Most of the survivors were either Nigerian or from other sub-Saharan countries including Ghana, Sudan and Senegal.

Dora Omoruyi, one of the survivors who does not want to return to Nigeria. Photo credit: NAN

Dora Omoruyi, one of the survivors who does not want to return to Nigeria. Photo credit: NAN

The survivors brought to Tripoli also included Nigerians and Senegalese.

“I wanted to reach Italy. I don’t know what to do now,” said Dora Omoruyi, a 23-year old arts student from Benin, Edo state, known as hub for human traffickers to smuggle women to Italy where they often end up as ‘flesh hawkers’.

“I see no future in Nigeria, there are no jobs,” she said, standing next to a group of weeping Nigerian survivors.

The survivors were among over 2,560 migrants saved over four days. People still continue to attempt the crossing despite a pact between Italy and Libya to stem the flow, which led to a drop in arrivals by almost 70% since the summer, according to figures released last week by Italy’s Interior Ministry.

The women who are mostly teenagers, aged 14-18 are suspected to have been murdered as they attempted to cross the Mediterranean.

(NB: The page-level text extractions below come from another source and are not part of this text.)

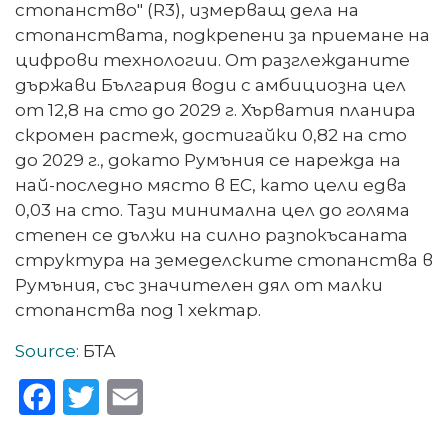
стопанство" (R3), измерващ дела на
стопанствата, подкрепени за приемане на
цифрови технологии. От разглежданите
държави България води с амбициозна цел
от 12,8 на сто до 2029 г. Хърватия планира
скромен растеж, достигайки 0,82 на сто
до 2029 г., докато Румъния се нарежда на
най-последно място в ЕС, като цели едва
0,03 на сто. Тази минимална цел до голяма
степен се дължи на силно разпокъсаната
структура на земеделските стопанства в
Румъния, със значителен дял от малки
стопанства под 1 хектар.
Source:
БТА
Facebook
Twitter
Email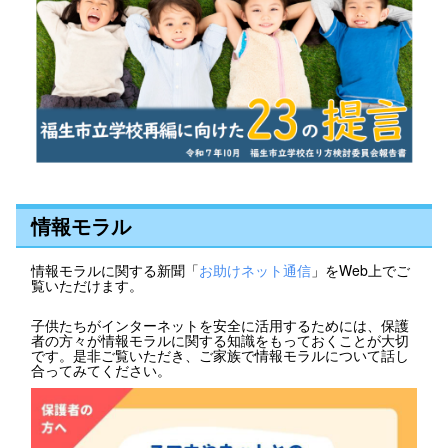
情報モラル
情報モラルに関する新聞「
お助けネット通信
」をWeb上でご
覧いただけます。
子供たちがインターネットを安全に活用するためには、保護
者の方々が情報モラルに関する知識をもっておくことが大切
です。是非ご覧いただき、ご家族で情報モラルについて話し
合ってみてください。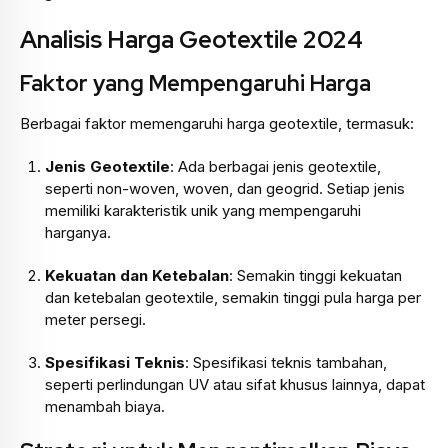
Analisis Harga Geotextile 2024
Faktor yang Mempengaruhi Harga
Berbagai faktor memengaruhi harga geotextile, termasuk:
Jenis Geotextile
: Ada berbagai jenis geotextile,
seperti non-woven, woven, dan geogrid. Setiap jenis
memiliki karakteristik unik yang mempengaruhi
harganya.
Kekuatan dan Ketebalan
: Semakin tinggi kekuatan
dan ketebalan geotextile, semakin tinggi pula harga per
meter persegi.
Spesifikasi Teknis
: Spesifikasi teknis tambahan,
seperti perlindungan UV atau sifat khusus lainnya, dapat
menambah biaya.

Recently, Italian prosecutors said they were investigating the deaths of 26 Nigerian women – most of them teenagers – whose bodies were recovered at sea.
BBC reported that there were suspicions that they may have been sexually abused and murdered as they attempted to cross the Mediterranean.
Five migrants are being questioned in the southern port of Salerno.
A Spanish warship, Cantabria, docked there carrying 375 migrants and the dead women, following several rescues.
Twenty-three of the dead women had been on a rubber boat with 64 other people.
Italian media report that the women’s bodies are being kept in a refrigerated section of the warship. Most of them were aged 14-18.
Most of the 375 survivors brought to Salerno were sub-Saharan Africans, from Nigeria, Senegal, Ghana, The Gambia and Sudan, the daily La Repubblica reports.
Among them were 90 women – eight of them pregnant – and 52 children.
There were also some Libyan men and women on board.
People-smuggling gangs charge each migrant about $6,000 (£4,578) to get to Italy, $4,000 of which is for the trans-Saharan journey to Libya, according to the Italian aid group L’Abbraccio.
Many migrants have reported violence, including torture and sexual abuse, by the gangs.
In the year to 1 November, 150,982 migrants arrived in southern Europe by boat from North Africa, the International Organization for Migration (IOM) reports.
Of them, 111,552 (nearly 75%) came via the Central Mediterranean route to Italy. The number who died on that route was 2,639, the IOM says.
The others arrived in Greece, Cyprus or Spain. The total is less than half the 335,158 who arrived in the same period of 2016.
Last year the total for Greece was higher than that for Italy.